A cidade que eu caminho só existe em sonho

  

Durante três dias de outubro de 1974, o escritor francês Georges Perec dedicou-se à observar, de dentro do Café Tabac, a Place Saint-Sulpice, em Paris, a fim de tentar registrar em sua escrita tudo o que seu olhar alcançava. Desse exercício de observação proposto pelo escritor, observamos uma necessidade de interrogar o cotidiano mais simples e básico, concedendo atenção à detalhes e cenas corriqueiras da cidade que eram imediatas a sua percepção.

Tal proposição descrita por Perec, em seu livro Tentativas de esgotar um lugar parisiense, são o ponto de partida de Clara Benfatti para a construção desta exposição. Aqui, vale observar que foi a partir dessa mudança de país, portanto de perspectiva, que a artista volta seu olhar para uma nova forma de relacionar-se com o espaço ao seu redor, alterando inclusive sua construção pictórica - antes muito focada em desenhos de observação e percepção da arquitetura e paisagem que circundavam os espaços de deslocamento da artista pela cidade de São Paulo.

Em A cidade que eu caminho só existe em sonho, Clara apresenta um conjunto de trabalhos audiovisuais baseados em um diário de instruções de percursos, que a artista solicitou a um grupo de pessoas, a partir de uma carta convite que solicitava ao convidado o envio de uma instrução ou regra para uma deriva sob a qual a artista desenvolveria pela cidade do Porto. Para além de construir uma narrativa visual, tais derivas capacitaram a perspectiva da artista a níveis mais detalhistas, o que Perec mais tarde descreveu em sua outra obra L'ifraordinnaire, cujo autor lança a proposta de se fundar uma antropologia do nós, aquele que, finalmente, falará de nós, que irá procurar em nós mesmos aquilo que há longo tempo foi pilhado dos outros.

Nessa linha de argumentação sobre o infra-ordinário, assim como Perec nos indaga "Como, então, nos darmos conta da nossa vida ordinária, da nossa rotina? Como interrogar nosso cotidiano? Como descrevê-lo?", em A cidade que eu caminho só existe em sonho, Clara busca traçar relações de apropriação de uma nova paisagem e cotidiano, como forma de pertencer a esse novo cenário.
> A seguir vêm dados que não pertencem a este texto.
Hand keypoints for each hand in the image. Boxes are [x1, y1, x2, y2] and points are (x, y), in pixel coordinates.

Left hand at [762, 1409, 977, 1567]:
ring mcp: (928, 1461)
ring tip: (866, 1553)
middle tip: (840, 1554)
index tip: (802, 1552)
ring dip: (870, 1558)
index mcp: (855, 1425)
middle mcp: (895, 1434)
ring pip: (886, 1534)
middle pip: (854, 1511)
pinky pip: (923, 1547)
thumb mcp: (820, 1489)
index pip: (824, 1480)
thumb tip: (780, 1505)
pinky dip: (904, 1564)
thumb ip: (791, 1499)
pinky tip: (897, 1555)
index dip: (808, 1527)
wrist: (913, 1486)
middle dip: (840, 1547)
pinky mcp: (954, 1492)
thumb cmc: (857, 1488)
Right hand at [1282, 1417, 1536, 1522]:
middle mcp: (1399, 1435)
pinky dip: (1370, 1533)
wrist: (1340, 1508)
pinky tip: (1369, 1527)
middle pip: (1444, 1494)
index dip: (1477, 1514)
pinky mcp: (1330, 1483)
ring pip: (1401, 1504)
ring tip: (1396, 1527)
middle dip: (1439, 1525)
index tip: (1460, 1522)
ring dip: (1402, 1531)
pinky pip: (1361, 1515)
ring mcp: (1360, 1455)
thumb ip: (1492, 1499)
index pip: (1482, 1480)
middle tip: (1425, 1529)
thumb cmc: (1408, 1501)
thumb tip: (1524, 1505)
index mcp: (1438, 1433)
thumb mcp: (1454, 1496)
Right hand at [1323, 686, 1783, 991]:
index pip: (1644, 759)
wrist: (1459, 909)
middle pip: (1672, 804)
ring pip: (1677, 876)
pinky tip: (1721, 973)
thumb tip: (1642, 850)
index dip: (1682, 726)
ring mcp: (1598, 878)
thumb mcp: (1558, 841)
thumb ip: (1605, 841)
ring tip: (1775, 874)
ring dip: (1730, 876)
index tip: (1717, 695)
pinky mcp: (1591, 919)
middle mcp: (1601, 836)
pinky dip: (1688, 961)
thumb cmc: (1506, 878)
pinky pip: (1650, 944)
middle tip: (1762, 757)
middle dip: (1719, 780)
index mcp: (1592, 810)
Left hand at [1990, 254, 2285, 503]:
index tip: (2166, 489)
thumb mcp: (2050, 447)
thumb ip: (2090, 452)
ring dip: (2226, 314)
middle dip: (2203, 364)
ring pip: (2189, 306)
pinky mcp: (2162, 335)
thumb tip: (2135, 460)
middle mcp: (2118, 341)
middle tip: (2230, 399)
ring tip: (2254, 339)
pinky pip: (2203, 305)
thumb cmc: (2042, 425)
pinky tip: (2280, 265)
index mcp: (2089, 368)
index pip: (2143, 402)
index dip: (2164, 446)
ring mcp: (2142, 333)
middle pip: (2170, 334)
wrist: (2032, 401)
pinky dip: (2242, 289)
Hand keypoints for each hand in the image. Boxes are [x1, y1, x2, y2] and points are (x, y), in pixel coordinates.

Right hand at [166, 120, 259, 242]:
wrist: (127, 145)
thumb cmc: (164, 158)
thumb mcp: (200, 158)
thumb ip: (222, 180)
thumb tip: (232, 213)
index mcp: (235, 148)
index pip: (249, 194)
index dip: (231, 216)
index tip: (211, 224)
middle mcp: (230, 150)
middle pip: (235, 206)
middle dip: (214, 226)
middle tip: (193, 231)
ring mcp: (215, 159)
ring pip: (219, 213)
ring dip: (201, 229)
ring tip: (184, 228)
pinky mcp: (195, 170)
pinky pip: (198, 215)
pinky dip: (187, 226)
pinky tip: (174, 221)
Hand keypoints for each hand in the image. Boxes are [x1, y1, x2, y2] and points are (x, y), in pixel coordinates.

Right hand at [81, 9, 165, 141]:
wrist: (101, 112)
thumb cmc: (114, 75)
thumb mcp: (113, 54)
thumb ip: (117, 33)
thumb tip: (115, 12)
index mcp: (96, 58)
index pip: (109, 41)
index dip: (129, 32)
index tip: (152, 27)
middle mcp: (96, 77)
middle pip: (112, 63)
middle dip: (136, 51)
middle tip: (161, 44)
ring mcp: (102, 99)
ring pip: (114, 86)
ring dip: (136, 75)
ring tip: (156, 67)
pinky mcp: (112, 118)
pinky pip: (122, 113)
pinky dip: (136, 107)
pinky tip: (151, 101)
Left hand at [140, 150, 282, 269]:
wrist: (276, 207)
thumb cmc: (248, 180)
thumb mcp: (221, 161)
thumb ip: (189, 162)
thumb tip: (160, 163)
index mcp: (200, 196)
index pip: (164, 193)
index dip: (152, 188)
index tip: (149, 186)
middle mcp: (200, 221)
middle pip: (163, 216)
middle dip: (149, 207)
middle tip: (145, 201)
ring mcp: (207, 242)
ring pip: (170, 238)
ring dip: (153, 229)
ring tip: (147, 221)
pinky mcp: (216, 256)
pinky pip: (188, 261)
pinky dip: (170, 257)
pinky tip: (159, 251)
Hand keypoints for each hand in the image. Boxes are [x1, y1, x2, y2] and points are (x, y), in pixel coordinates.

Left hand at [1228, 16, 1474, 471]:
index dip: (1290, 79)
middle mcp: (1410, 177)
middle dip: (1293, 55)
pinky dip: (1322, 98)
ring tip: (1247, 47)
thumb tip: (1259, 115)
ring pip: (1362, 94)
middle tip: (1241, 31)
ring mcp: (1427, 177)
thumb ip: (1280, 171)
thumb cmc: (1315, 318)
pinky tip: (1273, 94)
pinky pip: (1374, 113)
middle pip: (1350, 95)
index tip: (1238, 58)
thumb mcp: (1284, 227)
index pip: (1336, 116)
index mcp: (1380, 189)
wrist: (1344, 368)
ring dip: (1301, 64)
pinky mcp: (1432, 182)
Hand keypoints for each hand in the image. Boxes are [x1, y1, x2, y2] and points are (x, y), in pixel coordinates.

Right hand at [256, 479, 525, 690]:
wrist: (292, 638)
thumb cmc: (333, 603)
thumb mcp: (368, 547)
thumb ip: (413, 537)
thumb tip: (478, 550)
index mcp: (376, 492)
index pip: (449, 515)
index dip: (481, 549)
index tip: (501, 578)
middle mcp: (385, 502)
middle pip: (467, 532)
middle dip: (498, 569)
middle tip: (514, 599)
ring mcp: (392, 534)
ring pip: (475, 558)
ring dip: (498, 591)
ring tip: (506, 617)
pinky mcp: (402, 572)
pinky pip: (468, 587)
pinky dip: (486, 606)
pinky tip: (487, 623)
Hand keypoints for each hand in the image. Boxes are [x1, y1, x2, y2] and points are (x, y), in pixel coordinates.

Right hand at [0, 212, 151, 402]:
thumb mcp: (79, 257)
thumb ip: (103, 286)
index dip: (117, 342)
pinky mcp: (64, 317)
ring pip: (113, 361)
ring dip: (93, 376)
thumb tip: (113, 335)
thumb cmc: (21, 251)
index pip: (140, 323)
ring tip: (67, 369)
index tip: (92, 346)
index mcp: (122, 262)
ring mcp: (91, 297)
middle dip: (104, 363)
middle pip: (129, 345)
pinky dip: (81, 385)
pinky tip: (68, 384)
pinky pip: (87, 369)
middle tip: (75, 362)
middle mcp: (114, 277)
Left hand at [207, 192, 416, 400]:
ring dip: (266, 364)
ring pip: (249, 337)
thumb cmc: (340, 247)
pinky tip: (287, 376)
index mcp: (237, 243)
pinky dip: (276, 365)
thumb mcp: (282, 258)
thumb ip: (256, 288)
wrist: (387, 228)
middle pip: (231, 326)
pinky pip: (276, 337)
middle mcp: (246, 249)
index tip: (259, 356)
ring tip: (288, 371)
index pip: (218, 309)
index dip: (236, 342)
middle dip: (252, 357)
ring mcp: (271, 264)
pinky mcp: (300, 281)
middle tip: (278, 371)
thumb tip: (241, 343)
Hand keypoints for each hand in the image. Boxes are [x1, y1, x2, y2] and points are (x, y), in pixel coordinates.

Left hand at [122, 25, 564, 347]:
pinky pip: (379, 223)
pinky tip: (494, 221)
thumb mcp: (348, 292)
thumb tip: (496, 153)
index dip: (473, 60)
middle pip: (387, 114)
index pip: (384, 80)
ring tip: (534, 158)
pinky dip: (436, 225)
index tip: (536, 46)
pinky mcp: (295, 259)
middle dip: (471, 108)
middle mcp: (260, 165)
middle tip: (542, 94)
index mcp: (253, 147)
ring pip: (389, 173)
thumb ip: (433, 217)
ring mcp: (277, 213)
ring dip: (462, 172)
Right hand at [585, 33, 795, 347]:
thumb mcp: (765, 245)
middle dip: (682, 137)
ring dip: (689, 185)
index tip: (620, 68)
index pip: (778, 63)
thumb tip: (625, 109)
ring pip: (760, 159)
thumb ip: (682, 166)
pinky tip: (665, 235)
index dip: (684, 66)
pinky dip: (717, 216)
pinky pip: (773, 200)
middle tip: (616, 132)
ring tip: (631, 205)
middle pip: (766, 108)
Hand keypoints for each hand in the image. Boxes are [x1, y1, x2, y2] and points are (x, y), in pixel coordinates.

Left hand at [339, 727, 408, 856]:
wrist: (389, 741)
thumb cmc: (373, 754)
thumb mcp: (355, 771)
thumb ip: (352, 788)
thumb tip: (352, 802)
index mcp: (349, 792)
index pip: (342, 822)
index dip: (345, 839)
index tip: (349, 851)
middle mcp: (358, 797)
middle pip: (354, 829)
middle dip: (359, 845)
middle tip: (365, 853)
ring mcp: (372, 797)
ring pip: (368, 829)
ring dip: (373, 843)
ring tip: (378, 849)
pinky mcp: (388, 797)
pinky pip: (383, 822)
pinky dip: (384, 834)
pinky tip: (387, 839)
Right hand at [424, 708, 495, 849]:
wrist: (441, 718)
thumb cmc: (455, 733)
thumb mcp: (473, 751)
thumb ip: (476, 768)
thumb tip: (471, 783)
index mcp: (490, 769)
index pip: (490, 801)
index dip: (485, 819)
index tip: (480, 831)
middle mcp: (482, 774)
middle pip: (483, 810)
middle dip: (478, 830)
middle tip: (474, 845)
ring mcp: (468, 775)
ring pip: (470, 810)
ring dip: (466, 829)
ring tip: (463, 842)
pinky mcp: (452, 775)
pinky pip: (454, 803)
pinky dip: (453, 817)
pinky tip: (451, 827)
O simples exercício implementado por Georges Perec em sua escrita, de sentar-se e observar o ordinário do cotidiano, sem enredo ou finalidade, foi deslocado e reterritorializado em uma nova linguagem por Clara Benfatti.

 Dessa observação atenta ao seu caminhar, a artista registra percepções, que aqui são apresentadas em uma série de fotografias, um áudio e um guia de instruções. No filme, as imagens registradas por Clara vão se sucedendo a uma voz em off, de modo que texto e imagem passam a criar sincronias e incoincidências, a partir da sobreposição das camadas da leitura da artista sobre a cidade. Na tentativa de "descrever o resto: aquilo que geralmente não se nota, que passa despercebido, que não tem importância: o que se passa quando nada se passa, senão o tempo, as pessoas, os carros, as nuvens", a artista não nos apresenta somente sua tentativa reclamar seu pertencimento a esse novo território, mas também um registro de uma cidade em transformação, interpolando camadas de individualidade, subjetividade e viver em sociedade.